▸ PASSAGE
The Washington Post on Tuesday released a video product called FlexPlay that loads videos faster in diverse environments and customizes them to extract more engagement.
Advertisers can use FlexPlay for video ads that run on the Post’s website, as well as those that run offsite, in exchange for a premium on the CPM. The idea is to solve for a better user experience by enabling video content like pre-roll to keep up with different video styles, such as vertical, in-feed and mobile.
“Many consumers skip videos after seven seconds or they turn the volume off,” said Jarrod Dicker, director of ad product and engineering for the Post. “With this technology, we can understand consumer behavior and the different options to deliver the best experience, which will help pioneer the next evolution of advertising.”
The solution is a nod to both ad tech and creative collaboration, according to Dicker, who previously helped design the Huffington Post’s native ad experience. He joined The Washington Post a few months ago to create ad products for use there and elsewhere.
“Especially since Jeff Bezos bought the Post, we want to become an ad tech company,” he said. That means designing proprietary ad products instead of relying on third parties to develop them.
The Post encodes the videos using FlexPlay’s ad tech component. The first five to 10 seconds of video are turned into GIF and MP4 formats for faster loads, especially on mobile. FlexPlay can also add text for a muted video solution and encode it to load more quickly, and can add features to encourage sharing.

(Data items)
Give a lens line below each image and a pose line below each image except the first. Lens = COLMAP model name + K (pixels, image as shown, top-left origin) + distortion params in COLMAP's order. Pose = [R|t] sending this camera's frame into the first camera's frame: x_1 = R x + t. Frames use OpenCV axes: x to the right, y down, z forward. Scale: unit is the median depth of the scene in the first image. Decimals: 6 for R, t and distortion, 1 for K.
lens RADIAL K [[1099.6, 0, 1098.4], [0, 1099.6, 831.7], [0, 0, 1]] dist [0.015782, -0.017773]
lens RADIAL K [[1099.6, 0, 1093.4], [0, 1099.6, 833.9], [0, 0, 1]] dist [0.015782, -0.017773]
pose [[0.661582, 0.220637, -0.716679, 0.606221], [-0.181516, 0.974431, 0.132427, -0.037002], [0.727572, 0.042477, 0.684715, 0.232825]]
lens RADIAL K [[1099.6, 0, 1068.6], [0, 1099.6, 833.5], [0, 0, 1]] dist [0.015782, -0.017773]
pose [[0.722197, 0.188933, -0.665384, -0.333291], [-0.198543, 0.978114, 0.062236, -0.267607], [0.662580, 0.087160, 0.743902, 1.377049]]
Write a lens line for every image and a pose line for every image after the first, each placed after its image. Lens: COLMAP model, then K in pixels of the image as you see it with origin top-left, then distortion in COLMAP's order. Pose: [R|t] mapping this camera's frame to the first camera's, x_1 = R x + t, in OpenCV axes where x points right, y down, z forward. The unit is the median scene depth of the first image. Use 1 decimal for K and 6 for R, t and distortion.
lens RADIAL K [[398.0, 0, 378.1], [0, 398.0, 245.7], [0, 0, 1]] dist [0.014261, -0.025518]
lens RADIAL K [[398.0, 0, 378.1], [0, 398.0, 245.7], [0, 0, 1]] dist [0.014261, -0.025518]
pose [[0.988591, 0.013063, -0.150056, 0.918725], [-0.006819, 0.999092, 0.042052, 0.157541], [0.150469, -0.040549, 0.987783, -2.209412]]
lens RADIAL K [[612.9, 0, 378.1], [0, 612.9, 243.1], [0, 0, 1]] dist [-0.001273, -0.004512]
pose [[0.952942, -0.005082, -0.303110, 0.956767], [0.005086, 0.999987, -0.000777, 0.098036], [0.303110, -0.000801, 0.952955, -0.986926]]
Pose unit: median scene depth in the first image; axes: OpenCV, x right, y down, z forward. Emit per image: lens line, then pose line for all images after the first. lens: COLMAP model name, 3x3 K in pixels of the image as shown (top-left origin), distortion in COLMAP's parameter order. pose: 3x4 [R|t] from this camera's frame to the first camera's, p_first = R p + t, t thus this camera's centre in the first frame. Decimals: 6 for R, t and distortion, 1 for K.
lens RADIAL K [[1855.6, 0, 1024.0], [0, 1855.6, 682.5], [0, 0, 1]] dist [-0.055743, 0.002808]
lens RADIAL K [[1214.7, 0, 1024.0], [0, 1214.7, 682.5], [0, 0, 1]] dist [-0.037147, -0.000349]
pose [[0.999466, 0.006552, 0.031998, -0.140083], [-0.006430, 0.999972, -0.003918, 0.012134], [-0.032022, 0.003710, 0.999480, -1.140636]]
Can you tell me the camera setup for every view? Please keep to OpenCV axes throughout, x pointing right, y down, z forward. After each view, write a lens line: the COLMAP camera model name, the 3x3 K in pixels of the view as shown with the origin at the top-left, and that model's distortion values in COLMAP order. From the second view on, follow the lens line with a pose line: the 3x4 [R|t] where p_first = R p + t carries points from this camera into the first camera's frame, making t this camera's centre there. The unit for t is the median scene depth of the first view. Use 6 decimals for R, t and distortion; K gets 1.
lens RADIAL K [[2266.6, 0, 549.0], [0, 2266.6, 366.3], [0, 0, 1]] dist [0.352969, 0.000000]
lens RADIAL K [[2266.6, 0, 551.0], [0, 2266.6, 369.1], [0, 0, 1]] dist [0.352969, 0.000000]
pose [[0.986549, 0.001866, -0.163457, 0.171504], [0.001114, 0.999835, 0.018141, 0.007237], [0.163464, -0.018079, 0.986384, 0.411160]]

▸ WORK REQUEST A
According to the FlexPlay article, into which formats are the first five to 10 seconds of video turned?
▸ WORK REQUEST B
Continue the FlexPlay article from its final sentence.

▸ RESULT A
GIF and MP4 formats.

▸ RESULT B
The creative collaboration piece is the “white glove” part, Dicker said. The Washington Post will take a 30-second pre-roll spot and cut it down to a seven-second vertical video format that could appear on the mobile device of a Post reader or offsite on Snapchat. It will repeat the process for other video formats, creating multiple versions of each ad designed for each experience.
The publisher will use its engagement data to make editing suggestions, such as the optimal video length for completions.
“I don’t think publishers are thinking about how to help the advertiser by adjusting what they’re doing,” Dicker said. “The mentality is that the advertiser wants to do it how they want to do it. We hope we can optimize what the agencies are doing and work collaboratively with them.”
The Post just started pitching the product to advertisers, so it doesn’t have any launch partners. Dicker expects that advertisers with rapidly expanding video advertising budgets will want to experiment with FlexPlay because of its promise to improve ad performance and engagement.